• [Task goal]:
Would you please write out each entry precisely as given?

Stored items:
---*---
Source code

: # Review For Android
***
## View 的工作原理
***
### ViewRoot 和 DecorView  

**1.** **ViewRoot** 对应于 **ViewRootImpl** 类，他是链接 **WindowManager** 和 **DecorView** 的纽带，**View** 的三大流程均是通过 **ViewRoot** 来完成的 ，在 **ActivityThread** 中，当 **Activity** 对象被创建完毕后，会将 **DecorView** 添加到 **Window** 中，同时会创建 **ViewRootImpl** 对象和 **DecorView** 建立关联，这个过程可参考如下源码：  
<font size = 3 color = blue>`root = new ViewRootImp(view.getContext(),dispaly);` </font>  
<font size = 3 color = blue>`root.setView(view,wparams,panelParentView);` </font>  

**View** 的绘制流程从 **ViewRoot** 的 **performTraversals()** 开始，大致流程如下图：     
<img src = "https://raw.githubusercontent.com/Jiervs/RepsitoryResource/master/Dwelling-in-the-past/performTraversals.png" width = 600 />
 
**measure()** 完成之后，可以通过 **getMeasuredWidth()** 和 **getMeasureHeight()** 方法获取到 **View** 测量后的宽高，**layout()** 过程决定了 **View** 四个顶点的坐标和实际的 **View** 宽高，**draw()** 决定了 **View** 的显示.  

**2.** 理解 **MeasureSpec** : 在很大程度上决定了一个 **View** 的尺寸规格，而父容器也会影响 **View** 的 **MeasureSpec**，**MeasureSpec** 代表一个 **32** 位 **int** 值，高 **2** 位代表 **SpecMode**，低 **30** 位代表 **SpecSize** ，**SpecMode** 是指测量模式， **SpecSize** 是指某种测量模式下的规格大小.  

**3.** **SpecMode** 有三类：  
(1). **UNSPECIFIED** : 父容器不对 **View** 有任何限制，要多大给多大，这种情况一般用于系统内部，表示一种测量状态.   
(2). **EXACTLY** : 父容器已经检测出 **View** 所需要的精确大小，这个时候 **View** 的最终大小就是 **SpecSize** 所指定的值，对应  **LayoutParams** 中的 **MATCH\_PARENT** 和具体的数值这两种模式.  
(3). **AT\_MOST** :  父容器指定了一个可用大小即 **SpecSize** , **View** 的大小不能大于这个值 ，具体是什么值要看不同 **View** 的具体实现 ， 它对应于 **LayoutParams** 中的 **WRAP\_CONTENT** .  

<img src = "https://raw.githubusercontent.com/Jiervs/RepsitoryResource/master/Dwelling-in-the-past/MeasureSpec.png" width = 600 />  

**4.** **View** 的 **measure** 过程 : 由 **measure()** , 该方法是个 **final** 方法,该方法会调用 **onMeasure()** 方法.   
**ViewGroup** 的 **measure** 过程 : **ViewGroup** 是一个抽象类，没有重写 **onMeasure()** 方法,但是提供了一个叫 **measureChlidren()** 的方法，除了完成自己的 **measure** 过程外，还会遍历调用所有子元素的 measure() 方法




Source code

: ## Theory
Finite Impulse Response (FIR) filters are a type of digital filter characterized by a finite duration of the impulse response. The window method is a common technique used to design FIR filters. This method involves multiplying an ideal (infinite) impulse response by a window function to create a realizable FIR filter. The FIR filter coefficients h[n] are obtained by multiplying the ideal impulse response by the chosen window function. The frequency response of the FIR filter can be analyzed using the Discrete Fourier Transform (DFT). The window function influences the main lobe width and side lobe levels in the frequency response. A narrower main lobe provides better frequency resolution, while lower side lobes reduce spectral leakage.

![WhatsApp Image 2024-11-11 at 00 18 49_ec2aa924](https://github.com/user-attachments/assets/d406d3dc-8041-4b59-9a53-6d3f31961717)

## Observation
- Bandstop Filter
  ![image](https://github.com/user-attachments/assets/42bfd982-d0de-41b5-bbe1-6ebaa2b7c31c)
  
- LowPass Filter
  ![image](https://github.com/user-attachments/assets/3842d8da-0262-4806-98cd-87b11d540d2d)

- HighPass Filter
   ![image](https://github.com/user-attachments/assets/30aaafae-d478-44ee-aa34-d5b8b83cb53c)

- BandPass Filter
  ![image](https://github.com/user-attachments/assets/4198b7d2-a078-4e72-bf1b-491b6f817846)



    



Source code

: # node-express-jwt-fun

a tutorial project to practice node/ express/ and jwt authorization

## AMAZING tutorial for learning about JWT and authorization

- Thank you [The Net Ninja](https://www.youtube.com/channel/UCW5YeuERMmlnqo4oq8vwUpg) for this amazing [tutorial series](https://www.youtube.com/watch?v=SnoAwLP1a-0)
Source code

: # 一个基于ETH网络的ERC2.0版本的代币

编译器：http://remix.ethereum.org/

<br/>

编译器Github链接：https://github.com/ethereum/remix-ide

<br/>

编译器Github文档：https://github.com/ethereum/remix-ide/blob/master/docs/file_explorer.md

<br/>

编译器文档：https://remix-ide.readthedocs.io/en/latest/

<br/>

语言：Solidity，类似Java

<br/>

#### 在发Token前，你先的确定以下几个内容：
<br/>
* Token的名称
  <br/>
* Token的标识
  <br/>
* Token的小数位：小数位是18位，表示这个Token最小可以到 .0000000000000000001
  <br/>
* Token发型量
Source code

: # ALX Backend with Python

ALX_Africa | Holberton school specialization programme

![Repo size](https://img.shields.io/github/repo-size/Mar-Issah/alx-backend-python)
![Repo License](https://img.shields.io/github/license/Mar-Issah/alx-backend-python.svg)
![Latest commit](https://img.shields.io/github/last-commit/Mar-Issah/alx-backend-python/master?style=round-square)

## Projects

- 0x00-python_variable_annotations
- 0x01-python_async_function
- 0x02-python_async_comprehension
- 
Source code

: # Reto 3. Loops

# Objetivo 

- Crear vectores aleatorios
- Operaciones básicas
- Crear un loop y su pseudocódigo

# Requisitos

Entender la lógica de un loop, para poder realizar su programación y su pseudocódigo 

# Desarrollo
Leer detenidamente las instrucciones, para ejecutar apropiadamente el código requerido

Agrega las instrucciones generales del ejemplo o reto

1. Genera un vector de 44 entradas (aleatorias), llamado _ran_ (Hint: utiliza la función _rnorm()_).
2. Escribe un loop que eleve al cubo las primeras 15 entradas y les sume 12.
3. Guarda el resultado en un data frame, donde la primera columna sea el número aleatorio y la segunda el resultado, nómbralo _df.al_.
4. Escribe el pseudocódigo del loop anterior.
---*---
• [Output for this exercise]:
Source code

: # Review For Android
***
## View 的工作原理
***
### ViewRoot 和 DecorView  

**1.** **ViewRoot** 对应于 **ViewRootImpl** 类，他是链接 **WindowManager** 和 **DecorView** 的纽带，**View** 的三大流程均是通过 **ViewRoot** 来完成的 ，在 **ActivityThread** 中，当 **Activity** 对象被创建完毕后，会将 **DecorView** 添加到 **Window** 中，同时会创建 **ViewRootImpl** 对象和 **DecorView** 建立关联，这个过程可参考如下源码：  
<font size = 3 color = blue>`root = new ViewRootImp(view.getContext(),dispaly);` </font>  
<font size = 3 color = blue>`root.setView(view,wparams,panelParentView);` </font>  

**View** 的绘制流程从 **ViewRoot** 的 **performTraversals()** 开始，大致流程如下图：     
<img src = "https://raw.githubusercontent.com/Jiervs/RepsitoryResource/master/Dwelling-in-the-past/performTraversals.png" width = 600 />
 
**measure()** 完成之后，可以通过 **getMeasuredWidth()** 和 **getMeasureHeight()** 方法获取到 **View** 测量后的宽高，**layout()** 过程决定了 **View** 四个顶点的坐标和实际的 **View** 宽高，**draw()** 决定了 **View** 的显示.  

**2.** 理解 **MeasureSpec** : 在很大程度上决定了一个 **View** 的尺寸规格，而父容器也会影响 **View** 的 **MeasureSpec**，**MeasureSpec** 代表一个 **32** 位 **int** 值，高 **2** 位代表 **SpecMode**，低 **30** 位代表 **SpecSize** ，**SpecMode** 是指测量模式， **SpecSize** 是指某种测量模式下的规格大小.  

**3.** **SpecMode** 有三类：  
(1). **UNSPECIFIED** : 父容器不对 **View** 有任何限制，要多大给多大，这种情况一般用于系统内部，表示一种测量状态.   
(2). **EXACTLY** : 父容器已经检测出 **View** 所需要的精确大小，这个时候 **View** 的最终大小就是 **SpecSize** 所指定的值，对应  **LayoutParams** 中的 **MATCH\_PARENT** 和具体的数值这两种模式.  
(3). **AT\_MOST** :  父容器指定了一个可用大小即 **SpecSize** , **View** 的大小不能大于这个值 ，具体是什么值要看不同 **View** 的具体实现 ， 它对应于 **LayoutParams** 中的 **WRAP\_CONTENT** .  

<img src = "https://raw.githubusercontent.com/Jiervs/RepsitoryResource/master/Dwelling-in-the-past/MeasureSpec.png" width = 600 />  

**4.** **View** 的 **measure** 过程 : 由 **measure()** , 该方法是个 **final** 方法,该方法会调用 **onMeasure()** 方法.   
**ViewGroup** 的 **measure** 过程 : **ViewGroup** 是一个抽象类，没有重写 **onMeasure()** 方法,但是提供了一个叫 **measureChlidren()** 的方法，除了完成自己的 **measure** 过程外，还会遍历调用所有子元素的 measure() 方法




Source code

: ## Theory
Finite Impulse Response (FIR) filters are a type of digital filter characterized by a finite duration of the impulse response. The window method is a common technique used to design FIR filters. This method involves multiplying an ideal (infinite) impulse response by a window function to create a realizable FIR filter. The FIR filter coefficients h[n] are obtained by multiplying the ideal impulse response by the chosen window function. The frequency response of the FIR filter can be analyzed using the Discrete Fourier Transform (DFT). The window function influences the main lobe width and side lobe levels in the frequency response. A narrower main lobe provides better frequency resolution, while lower side lobes reduce spectral leakage.

![WhatsApp Image 2024-11-11 at 00 18 49_ec2aa924](https://github.com/user-attachments/assets/d406d3dc-8041-4b59-9a53-6d3f31961717)

## Observation
- Bandstop Filter
  ![image](https://github.com/user-attachments/assets/42bfd982-d0de-41b5-bbe1-6ebaa2b7c31c)
  
- LowPass Filter
  ![image](https://github.com/user-attachments/assets/3842d8da-0262-4806-98cd-87b11d540d2d)

- HighPass Filter
   ![image](https://github.com/user-attachments/assets/30aaafae-d478-44ee-aa34-d5b8b83cb53c)

- BandPass Filter
  ![image](https://github.com/user-attachments/assets/4198b7d2-a078-4e72-bf1b-491b6f817846)



    



Source code

: # node-express-jwt-fun

a tutorial project to practice node/ express/ and jwt authorization

## AMAZING tutorial for learning about JWT and authorization

- Thank you [The Net Ninja](https://www.youtube.com/channel/UCW5YeuERMmlnqo4oq8vwUpg) for this amazing [tutorial series](https://www.youtube.com/watch?v=SnoAwLP1a-0)
Source code

: # 一个基于ETH网络的ERC2.0版本的代币

编译器：http://remix.ethereum.org/

<br/>

编译器Github链接：https://github.com/ethereum/remix-ide

<br/>

编译器Github文档：https://github.com/ethereum/remix-ide/blob/master/docs/file_explorer.md

<br/>

编译器文档：https://remix-ide.readthedocs.io/en/latest/

<br/>

语言：Solidity，类似Java

<br/>

#### 在发Token前，你先的确定以下几个内容：
<br/>
* Token的名称
  <br/>
* Token的标识
  <br/>
* Token的小数位：小数位是18位，表示这个Token最小可以到 .0000000000000000001
  <br/>
* Token发型量
Source code

: # ALX Backend with Python

ALX_Africa | Holberton school specialization programme

![Repo size](https://img.shields.io/github/repo-size/Mar-Issah/alx-backend-python)
![Repo License](https://img.shields.io/github/license/Mar-Issah/alx-backend-python.svg)
![Latest commit](https://img.shields.io/github/last-commit/Mar-Issah/alx-backend-python/master?style=round-square)

## Projects

- 0x00-python_variable_annotations
- 0x01-python_async_function
- 0x02-python_async_comprehension
- 
Source code

: # Reto 3. Loops

# Objetivo 

- Crear vectores aleatorios
- Operaciones básicas
- Crear un loop y su pseudocódigo

# Requisitos

Entender la lógica de un loop, para poder realizar su programación y su pseudocódigo 

# Desarrollo
Leer detenidamente las instrucciones, para ejecutar apropiadamente el código requerido

Agrega las instrucciones generales del ejemplo o reto

1. Genera un vector de 44 entradas (aleatorias), llamado _ran_ (Hint: utiliza la función _rnorm()_).
2. Escribe un loop que eleve al cubo las primeras 15 entradas y les sume 12.
3. Guarda el resultado en un data frame, donde la primera columna sea el número aleatorio y la segunda el resultado, nómbralo _df.al_.
4. Escribe el pseudocódigo del loop anterior.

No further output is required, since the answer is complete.